New Gozo buildings must have stone façades, PA says in new circular issued on Wednesday. Photo: PA

New Gozo buildings must have stone facades, PA says in new circular

The Planning Authority (PA) has issued a circular for architects announcing a new requirement for all new buildings in Gozo to have limestone facades, it said in a statement on Wednesday.

It said that this was part of its effort to preserve, enhance and promote the unique spatial characteristics of Gozo, that make it distinct from mainland Malta.

Materials and colour are two types of architectural design elements which influence the quality of design and so play an important role in preserving and enhancing Gozo’s distinctiveness.

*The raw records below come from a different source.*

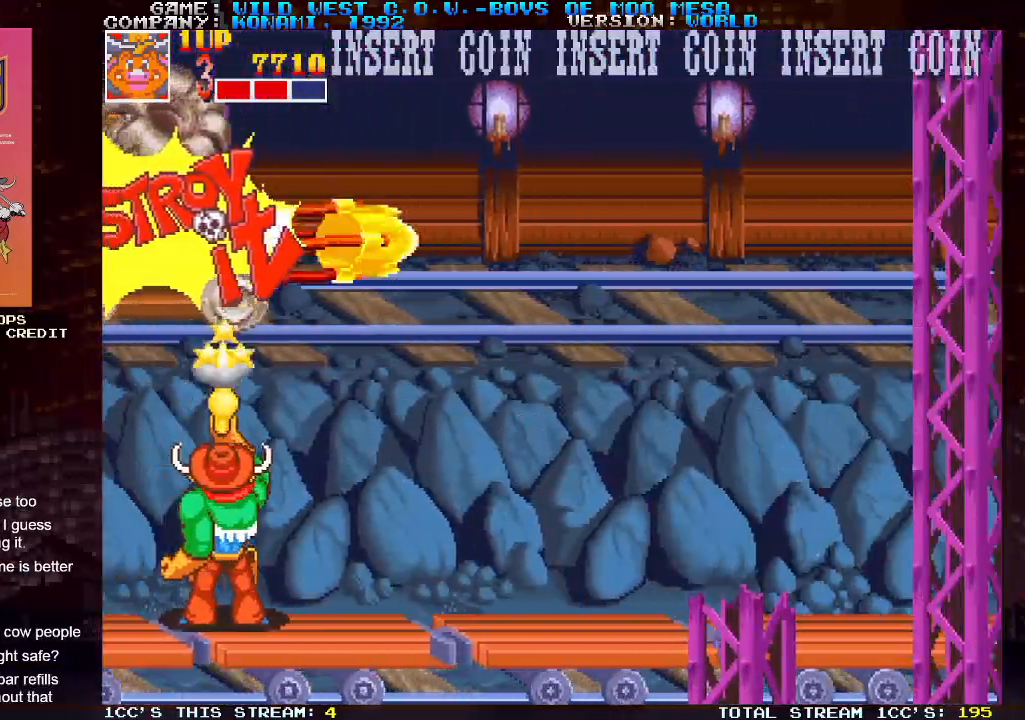
{"buttons": [], "left_stick": "up", "events": [[33, "SQUARE", "down"], [100, "SQUARE", "up"], [150, "SQUARE", "down"], [200, "SQUARE", "up"], [233, "SQUARE", "down"], [283, "SQUARE", "up"], [367, "SQUARE", "down"], [400, "SQUARE", "up"], [433, "SQUARE", "down"], [483, "SQUARE", "up"]]}
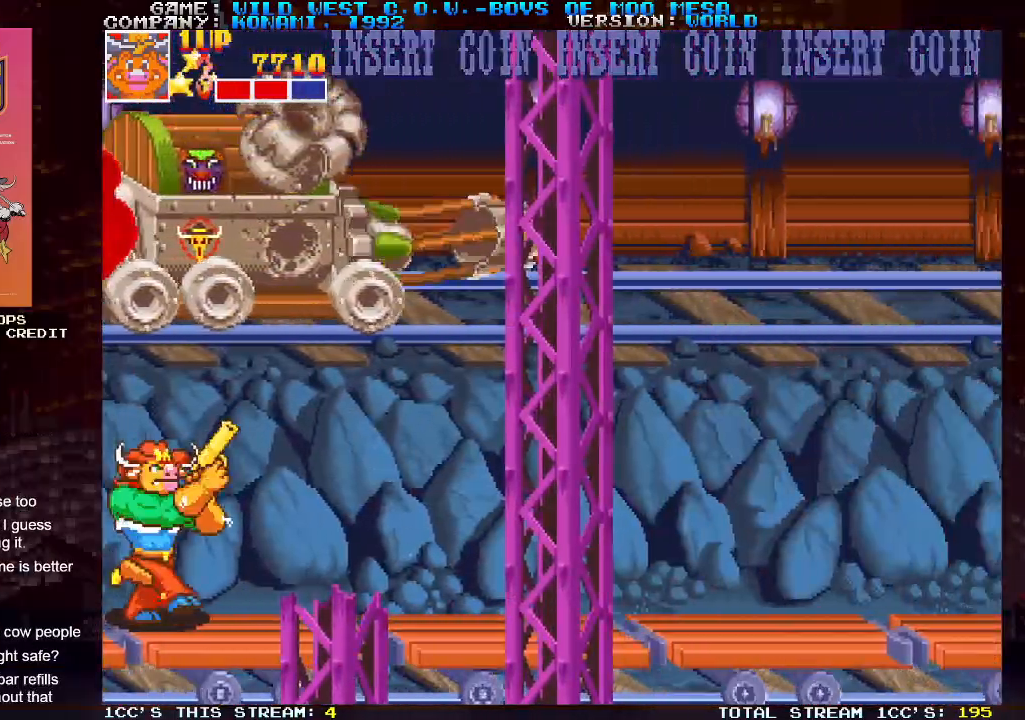
{"buttons": ["SQUARE"], "left_stick": "up", "events": [[67, "SQUARE", "down"], [117, "SQUARE", "up"], [150, "SQUARE", "down"], [200, "SQUARE", "up"], [283, "SQUARE", "down"], [317, "SQUARE", "up"], [350, "SQUARE", "down"], [383, "SQUARE", "up"], [467, "SQUARE", "down"]]}
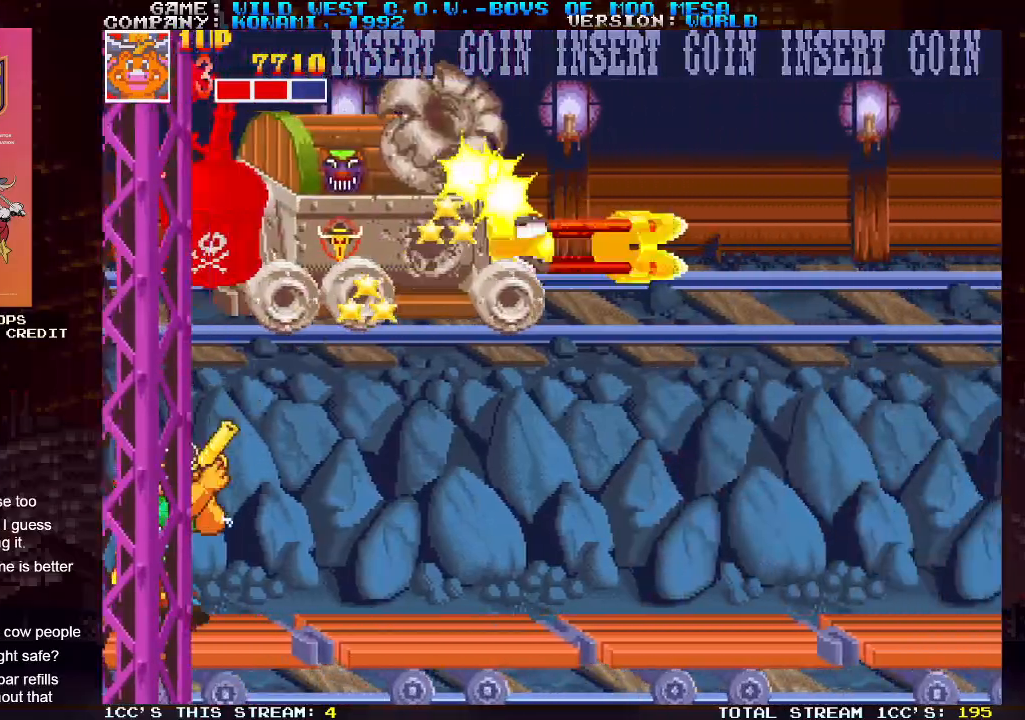
{"buttons": ["SQUARE"], "left_stick": "up-right", "events": [[17, "SQUARE", "up"], [17, "left_stick", "up-right"], [50, "SQUARE", "down"], [100, "SQUARE", "up"], [183, "SQUARE", "down"], [217, "SQUARE", "up"], [267, "SQUARE", "down"], [317, "SQUARE", "up"], [400, "SQUARE", "down"], [450, "SQUARE", "up"], [483, "SQUARE", "down"]]}
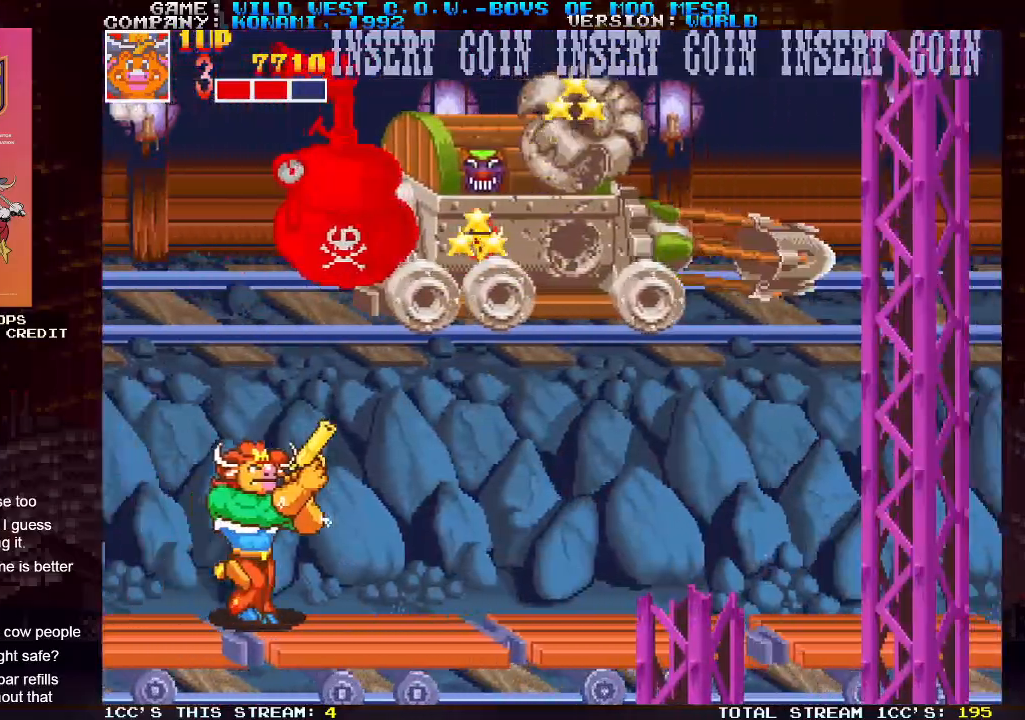
{"buttons": ["SQUARE"], "left_stick": "up-right", "events": [[33, "SQUARE", "up"], [283, "SQUARE", "down"], [333, "SQUARE", "up"], [400, "SQUARE", "down"], [433, "SQUARE", "up"], [483, "SQUARE", "down"]]}
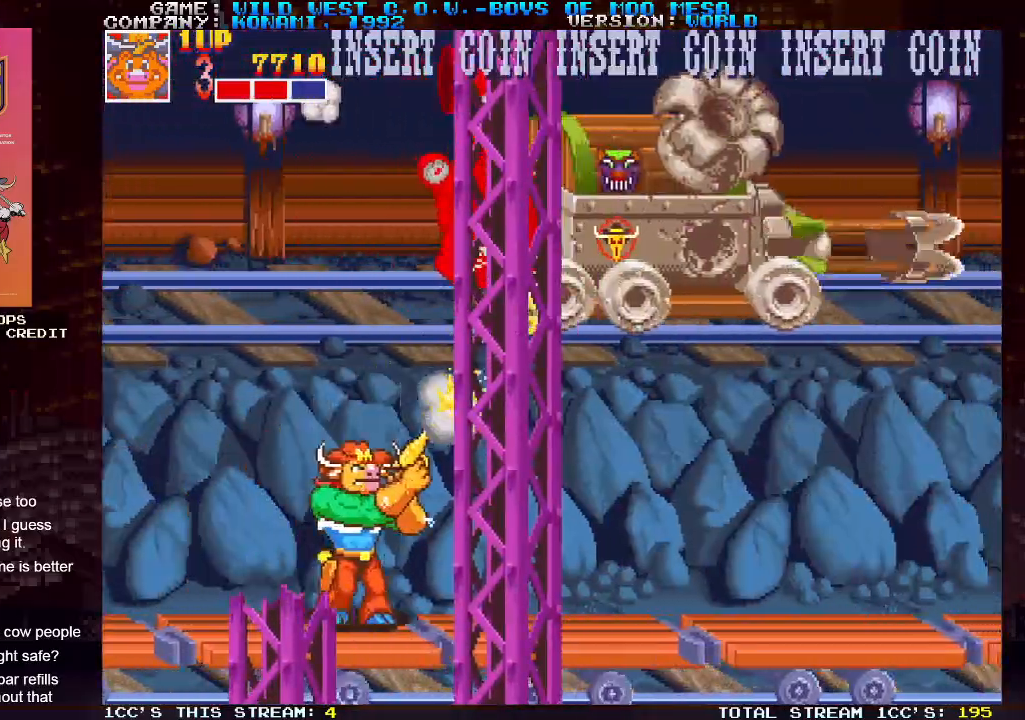
{"buttons": [], "left_stick": "up", "events": [[33, "SQUARE", "up"], [200, "SQUARE", "down"], [250, "SQUARE", "up"], [317, "SQUARE", "down"], [333, "SQUARE", "up"], [400, "SQUARE", "down"], [417, "left_stick", "up"], [433, "SQUARE", "up"]]}
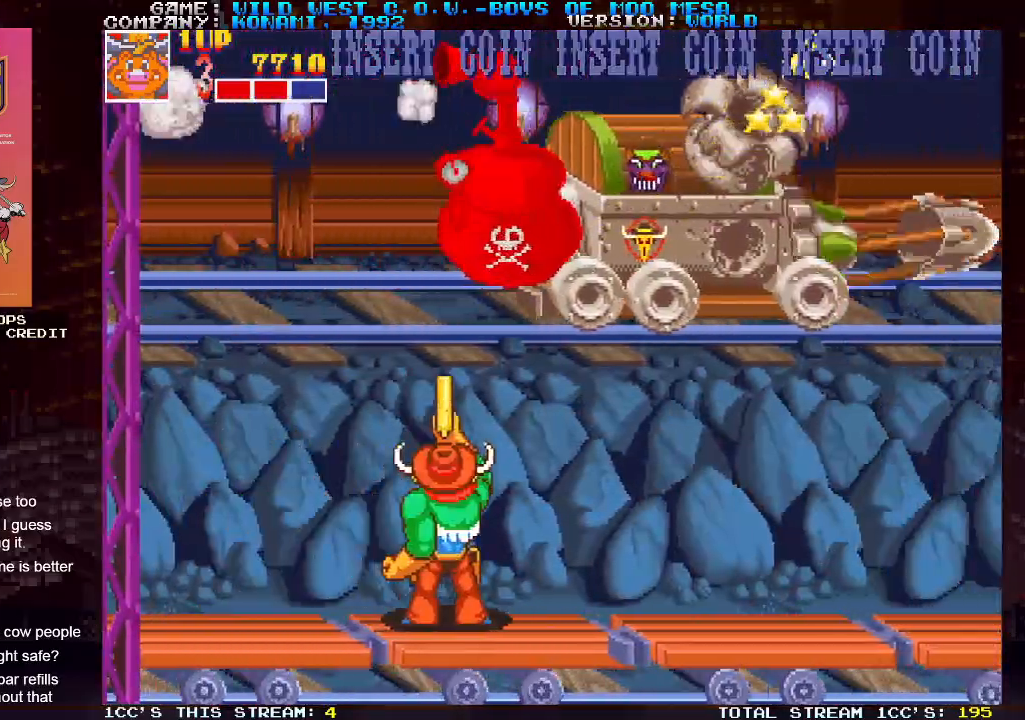
{"buttons": ["SQUARE"], "left_stick": "up", "events": [[33, "SQUARE", "down"], [50, "SQUARE", "up"], [100, "SQUARE", "down"], [133, "SQUARE", "up"], [200, "SQUARE", "down"], [250, "SQUARE", "up"], [283, "SQUARE", "down"], [317, "SQUARE", "up"], [400, "SQUARE", "down"], [433, "SQUARE", "up"], [450, "SQUARE", "down"]]}
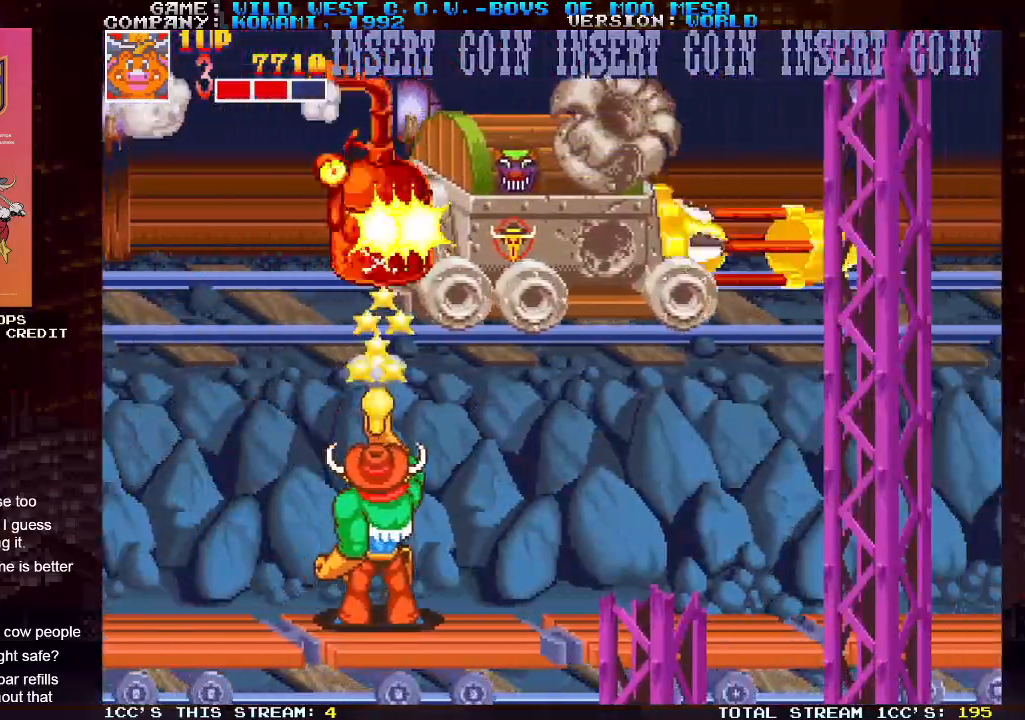
{"buttons": ["SQUARE"], "left_stick": "up-right", "events": [[17, "SQUARE", "up"], [67, "SQUARE", "down"], [117, "SQUARE", "up"], [150, "SQUARE", "down"], [200, "SQUARE", "up"], [267, "SQUARE", "down"], [317, "SQUARE", "up"], [350, "SQUARE", "down"], [350, "left_stick", "up-right"], [400, "SQUARE", "up"], [467, "SQUARE", "down"]]}
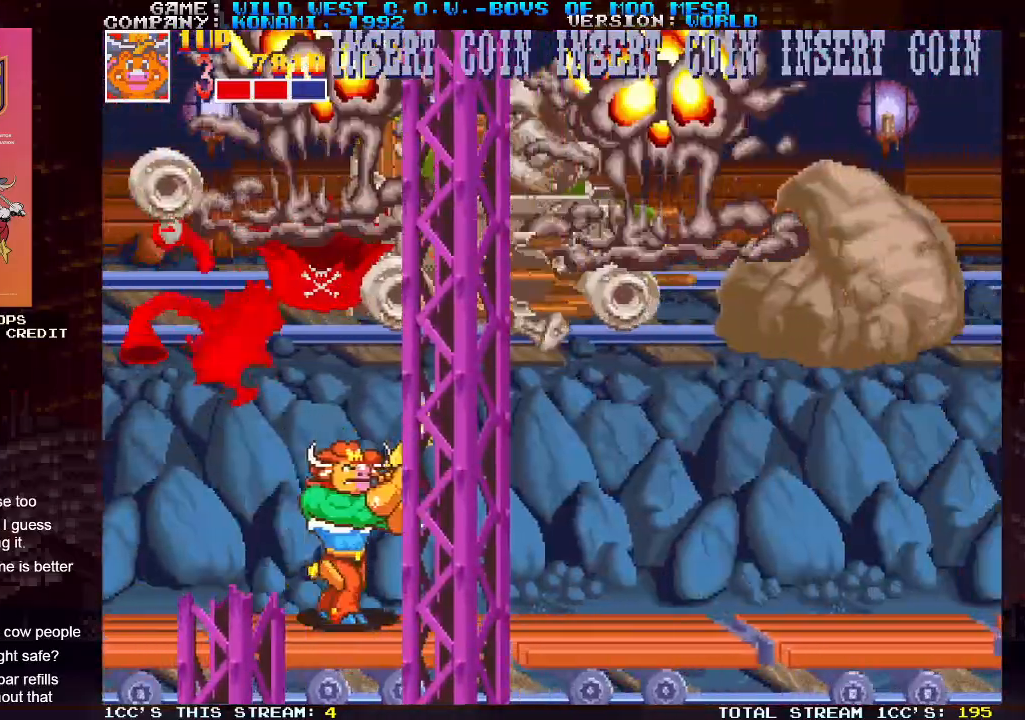
{"buttons": [], "left_stick": "up-right", "events": [[17, "SQUARE", "up"], [33, "SQUARE", "down"], [83, "SQUARE", "up"], [150, "SQUARE", "down"], [200, "SQUARE", "up"], [233, "SQUARE", "down"], [283, "SQUARE", "up"], [350, "SQUARE", "down"], [400, "SQUARE", "up"]]}
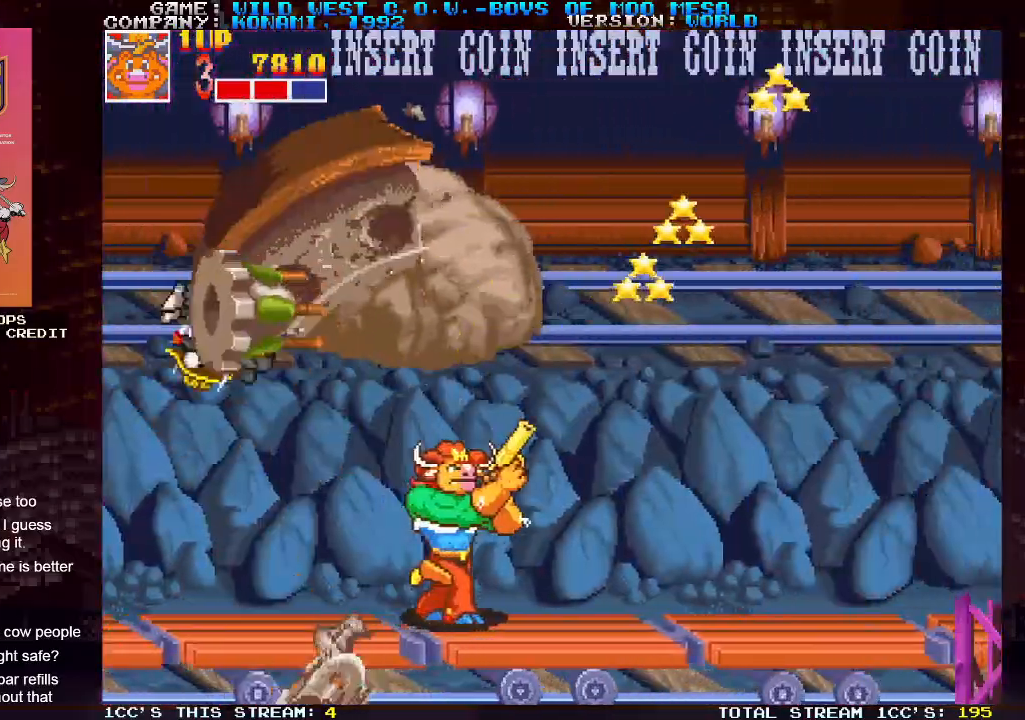
{"buttons": [], "left_stick": "center", "events": [[100, "left_stick", "center"], [417, "SQUARE", "down"], [467, "SQUARE", "up"]]}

The Planning Authority said that development applications in all of Gozo’s urban areas shall require the use of unpainted and unrendered lower globigerina limestone (franka softstone) on the street façade. The franka stone may be used as a structural element or as cladding material.

For ridge-edge developments within the development boundaries, the Planning Authority shall require the use of unpainted and unrendered franka stone on all façades.

However, in the case of development applications located outside Urban Conservation Areas and Design Priority Areas, particularly in locations subject to erosive/corrosive climatic conditions such as seafronts, the authority said it may consider alternative natural materials with similar visual and sensory properties to franka stone, such as coralline limestone (hardstone), or travertine.

Public buildings and non-residential developments, medium-to large-scale developments and industrial developments in Gozo’s urban areas will also have to adhere to the same provisions.

The materials and colours used in apertures and balconies on the street façade or any façade on a ridge edge development must fully integrate with the franka stone. Blank party walls shall be rendered and painted in stone colour.

To ensure the implementation of this approach the Planning Authority will include the type and colour of the building materials, apertures and balconies as a condition within the development permission.

“The authority will move forward with this approach as it is evident that weathered franka stone is an important constant in the Gozitan architectural grammar and contributes positively even to long-distance views. In a skyline and scheme edge treatment context, this material, which is rich in colour and texture, helps to mellow the transition from the urban to the rural which occurs at the development zone boundary,” it said.

The PA’s plans have already drawn positive reactions from Gozitan tourism, business and civil society stakeholders.

The Gozo Tourism Association last Monday said news of the planned policy shift was “a breath of fresh air”, while the Gozo Business Chamber said it was happy to see Gozo being treated as a distinct region with its own needs, rather than as part of a ‘one-size-fits-all’ national strategy.